I love this kind of twisted narrative in the real world, and it's everywhere, it's just absolutely everywhere- from the bread on the shelf, to the shoes we wear and the clothes...Our current visual culture, I think, is just an absolute mess. I don't propose there's any cure for it, I just propose that maybe I can find some sort of peace with it if I go out there, I sort of throw a net through all of what I see, and I come back to my studio and re-synthesize this- and then I bring it back and deliver it again.
— Michael Salter

I have a long history of using whatever is around...And it can be confused with being sort of the champion recycling guy and I'm not.

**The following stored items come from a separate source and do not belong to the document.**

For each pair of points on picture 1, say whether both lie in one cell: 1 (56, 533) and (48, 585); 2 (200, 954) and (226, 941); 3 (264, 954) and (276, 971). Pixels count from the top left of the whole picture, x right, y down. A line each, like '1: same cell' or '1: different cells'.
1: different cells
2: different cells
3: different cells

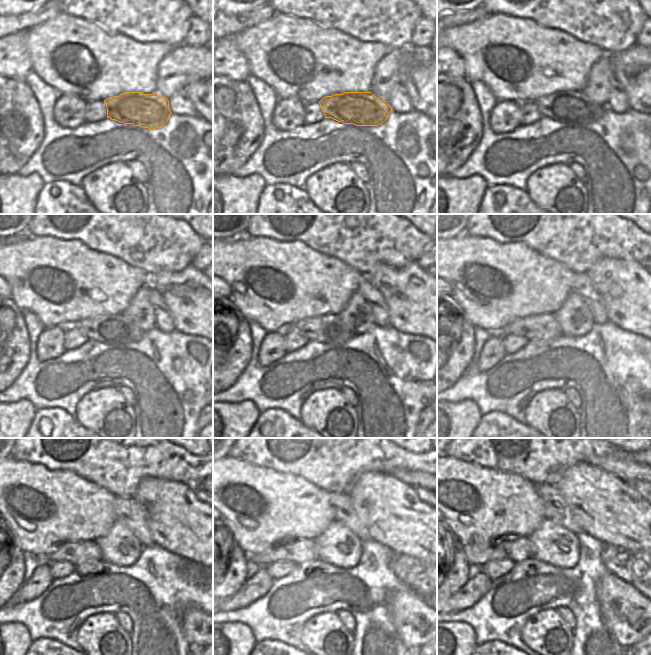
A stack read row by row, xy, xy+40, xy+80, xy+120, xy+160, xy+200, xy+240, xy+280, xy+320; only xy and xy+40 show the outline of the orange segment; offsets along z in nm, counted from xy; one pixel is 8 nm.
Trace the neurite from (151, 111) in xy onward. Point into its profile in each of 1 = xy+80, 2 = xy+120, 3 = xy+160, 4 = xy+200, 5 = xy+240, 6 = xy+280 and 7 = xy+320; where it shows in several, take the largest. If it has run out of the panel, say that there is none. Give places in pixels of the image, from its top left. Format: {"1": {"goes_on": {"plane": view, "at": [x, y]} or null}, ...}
{"1": {"goes_on": {"plane": "xy+80", "at": [573, 107]}}, "2": {"goes_on": {"plane": "xy+120", "at": [111, 328]}}, "3": {"goes_on": {"plane": "xy+160", "at": [329, 328]}}, "4": {"goes_on": {"plane": "xy+200", "at": [542, 326]}}, "5": {"goes_on": {"plane": "xy+240", "at": [84, 551]}}, "6": {"goes_on": {"plane": "xy+280", "at": [300, 550]}}, "7": {"goes_on": {"plane": "xy+320", "at": [517, 548]}}}

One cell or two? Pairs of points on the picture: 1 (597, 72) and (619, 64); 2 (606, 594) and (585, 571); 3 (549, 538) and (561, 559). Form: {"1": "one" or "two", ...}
{"1": "two", "2": "two", "3": "one"}

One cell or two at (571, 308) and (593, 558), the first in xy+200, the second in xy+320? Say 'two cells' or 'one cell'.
two cells

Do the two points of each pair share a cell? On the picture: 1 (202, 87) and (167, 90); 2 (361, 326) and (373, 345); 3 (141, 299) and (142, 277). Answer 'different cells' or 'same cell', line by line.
1: different cells
2: different cells
3: different cells

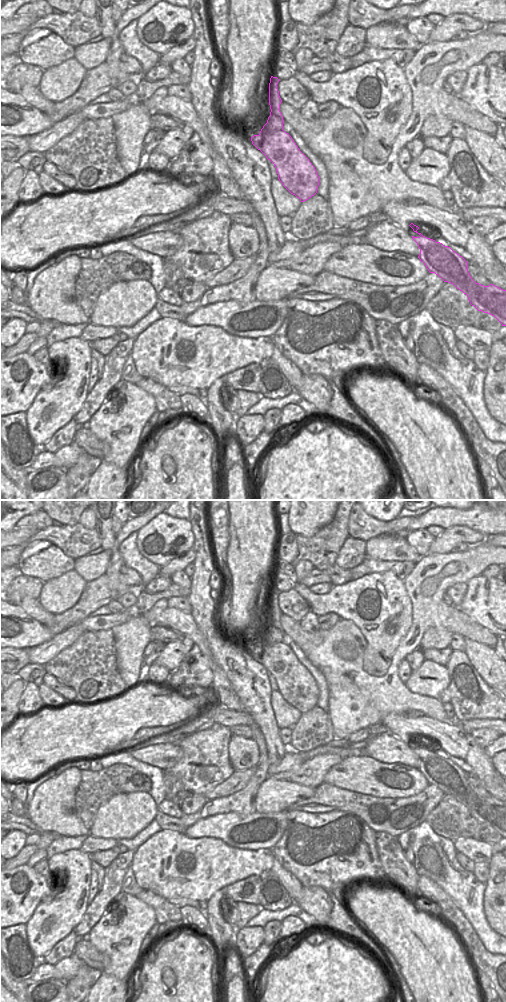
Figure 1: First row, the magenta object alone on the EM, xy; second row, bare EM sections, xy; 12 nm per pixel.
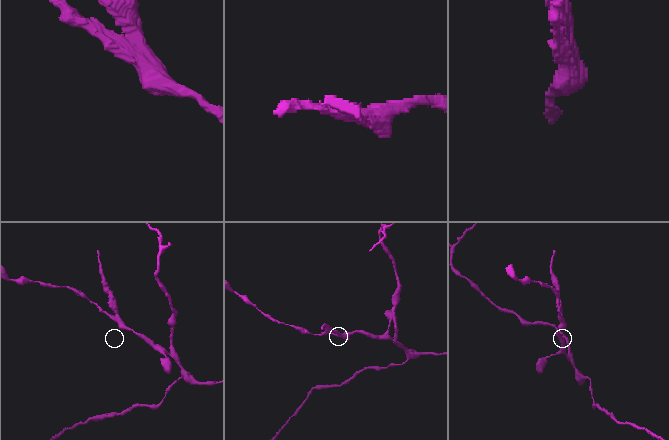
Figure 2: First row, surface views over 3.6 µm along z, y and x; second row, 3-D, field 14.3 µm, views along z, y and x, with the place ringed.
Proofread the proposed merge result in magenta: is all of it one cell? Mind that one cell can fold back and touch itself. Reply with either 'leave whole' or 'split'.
split

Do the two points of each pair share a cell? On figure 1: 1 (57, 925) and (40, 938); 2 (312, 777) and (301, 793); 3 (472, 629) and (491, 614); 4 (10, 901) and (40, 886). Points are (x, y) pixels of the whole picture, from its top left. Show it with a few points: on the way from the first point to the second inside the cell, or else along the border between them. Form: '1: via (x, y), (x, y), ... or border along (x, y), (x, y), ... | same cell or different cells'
1: via (53, 926), (44, 934) | same cell
2: border along (289, 779), (306, 786), (311, 786), (314, 789) | different cells
3: border along (460, 610), (495, 635) | different cells
4: via (17, 894), (26, 894), (33, 887) | same cell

I just use what's around. And I think that's actually a better idea of sustainability in the end.
— Michael Salter, an interview to The Register-Guard

The artist seems to be making a comment about the power of branding in our lives...At the opening to his show...someone thought they recognized the umbrella in one of his works. According to Melissa Nardiello, NBMAA marketing and design manager, "They said 'Ah, you're influenced by Travelers insurance' and he said, 'No, you are influenced by Travelers because you see that, where I just see an umbrella.'

My work is an attempt to slow down, sort out, and focus information. The seemingly simple, runs away from me so fast, and leaves a cloud of dust so thick, I have to stop and wipe my eyes.

==Critical response==

Salter seems to toy with the replicable quality of a culture represented by freshly designed or appropriated images.
— Edward Leffingwell (2008)

Salter's cryptic paintings and installations had a detached quality-cool, precise, seemingly mechanically produced. They were also very compelling and often strikingly funny but with a dark sense of humor.
— Linda Johnson Dougherty (2002)

One might compare Salter's icons to the work of Matt Mullican, who has his own cryptic vocabulary of symbols. But I prefer to think of Salter as a kind of postmodern René Magritte, mocking our smug attempts to reduce complex human reality to a simple, black and white stereotype.